We’re told such “benign” activities “include studying the cyber-capabilities of adversaries or examining how power plants or other networks operate.”

“Military cyber-warriors,” Nakashima writes, “can also, without presidential authorization, leave beacons to mark spots for later targeting by viruses,” an “unnamed military official” told the Post.

But wait, aren’t those precisely the types of covert actions decried by politicians, media commentators and assorted experts when they’re directed against the heimat? Is there a double standard here? Well, of course there is!
Along with a flurry of Defense Department leaks designed to ratchet-up the fear factor and lay the groundwork for billions more from Congress for giant defense firms servicing the Pentagon’s unquenchable thirst for ever-deadlier weapons systems–cyber, or otherwise–”threat inflation” scaremongering described by researchers Jerry Brito and Tate Watkins in their essential paper,Loving the Cyber Bomb?, take center stage.

Just last week, former Democratic party congressional hack, current CIA Director and Obama’s nominee to lead the Defense Department, Leon Panetta, told the Senate Armed Services Committee that “the next Pearl Harbor that we confront could very well be a cyberattack that cripples America’s electrical grid and its security and financial systems,” The Christian Science Monitor reported.

Cripple the financial system? Why greedy banksters and corporate bottom-feeders seem to be doing a splendid job of it on their own without an assist from shadowy Russian hackers, the People’s Liberation Army or LulzSec pranksters!

However, the Pentagon’s propaganda blitz (courtesy of a gullible or complicitous corporate media, take your pick) is neither meant to inform nor educate the public but rather, to conceal an essential fact: the United States isalready engaged in hostile cyber operations against their geopolitical rivals–and allies–and have been doing so since the 1990s, if not earlier, as journalist Nicky Hager revealed when he blew the lid off NSA’s Echelon program in a 1997 piece for CovertAction Quarterly.

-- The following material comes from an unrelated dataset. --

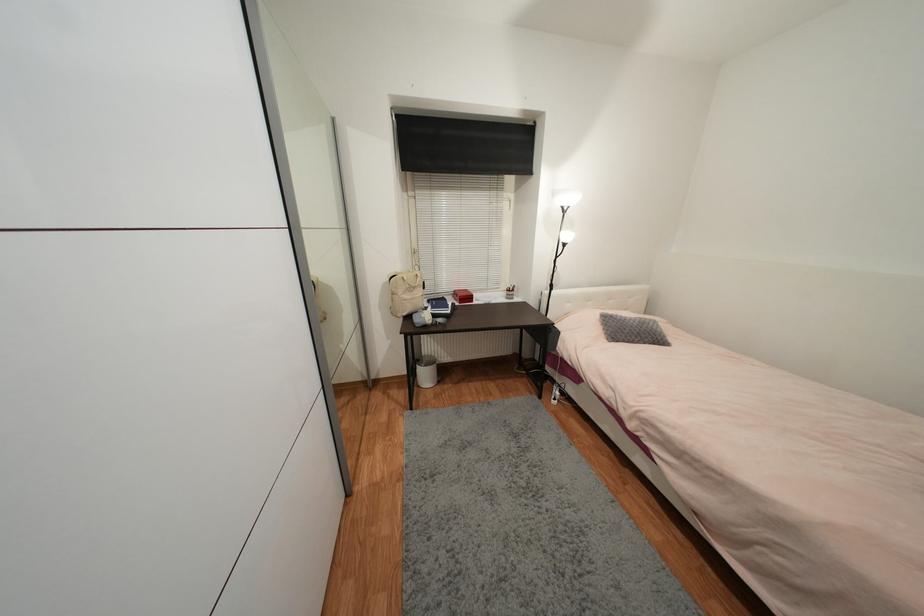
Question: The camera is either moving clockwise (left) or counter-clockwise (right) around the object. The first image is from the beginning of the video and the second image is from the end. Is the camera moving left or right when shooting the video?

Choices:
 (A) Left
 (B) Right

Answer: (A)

Botnets and Root Kits: What the HBGary Hack Revealed
When The Wall Street Journal informed readers that the “Pentagon’s first formal cyber strategy … represents an early attempt to grapple with a changing world in which a hacker could pose as significant a threat to U.S. nuclear reactors, subways or pipelines as a hostile country’s military,” what the Journal didn’t disclose is that the Defense Department is seeking the technological means to do just that.

Implying that hacking might soon constitute an “act of war” worthy of a “shock and awe” campaign, never mind that attributing an attack by a criminal or a state is no simple matter, where would the Pentagon draw the line?

After all as The Guardian reported, with the “underground world of computer hackers … so thoroughly infiltrated in the US by the FBI and secret service,” will some enterprising criminal acting as a catspaw for his/her U.S. handlers, gin-up an incident thereby creating Panetta’s “cyber Pearl Harbor” as a pretext for a new resource war?